Now calculate differentials with respect to the unconstrained variable $$\eqalign{ B^2 &= U^TU \\ B\,dB+dB\,B &= U^TdU+dU^TU \\ (I\otimes B+B\otimes I)\,db &= \LR{I\otimes U^T+(U^T\otimes I)M}du \\ db &= P\,du \\ \\ Z &= UB^{-1} \\ dZ &= dU\,\B - UB^{-1}dB\,\B \\ &= dU\,\B - Z\,dB\,\B \\ dz &= \LR{\B\otimes I)\,du \;-\; (\B\otimes Z}\,\c{db} \\ &= \LR{(\B\otimes I) - (\B\otimes Z)\c{P}}\,\c{du} \\ &= Q\,du \\ \\ X &= C^{-1}Z \\ dX &= C^{-1}dZ \\ dx &= \LR{I\otimes C^{-1}}\c{dz} \\ &= \LR{I\otimes C^{-1}}\c{Q\,du} \\ }$$ where $M$ is the Commutation Matrix associated with the vectorization of matrix equations.

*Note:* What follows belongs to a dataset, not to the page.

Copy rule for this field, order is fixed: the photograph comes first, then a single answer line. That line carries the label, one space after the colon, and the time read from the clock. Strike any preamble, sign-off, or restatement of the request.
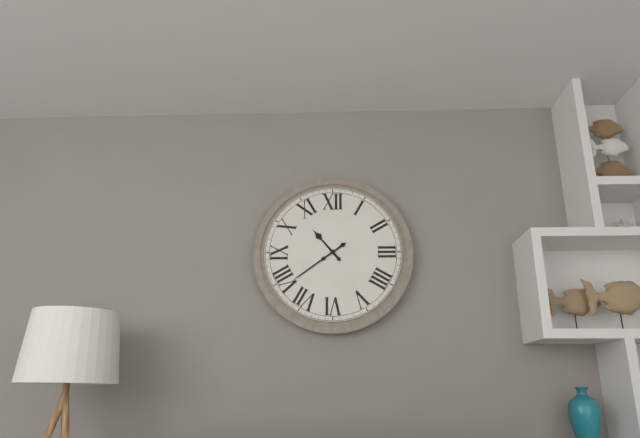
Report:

Finally, calculate the gradient of the objective function $$\eqalign{ \phi &= \trace{YY^TL} \\ &= L:YY^T \\ d\phi &= L : \LR{dY\,Y^T+Y\,dY^T} \\ &= 2L : dY\,Y^T \\ &= 2LY : dY \\ &= 2LY : \LR{2X\odot dX} \\ &= 4\LR{X\odot LY} : dX \\ &= 4\c{\vc{X\odot LY}} : dx \\ &= 4\:\c{v} : dx \\ &= 4\:v : \LR{I\otimes C^{-1}}Q\,du \\ &= 4\:Q^T\LR{I\otimes C^{-1}}^Tv : du \\ \grad{\phi}{u} &= 4\:Q^T\LR{I\otimes C^{-1}}^Tv \\ }$$ Using this gradient, you can attempt a closed-form solution for the zero gradient condition, or you can use the gradient expression in a gradient descent algorithm. The former is so complicated that it is likely impossible, while the latter is very simple.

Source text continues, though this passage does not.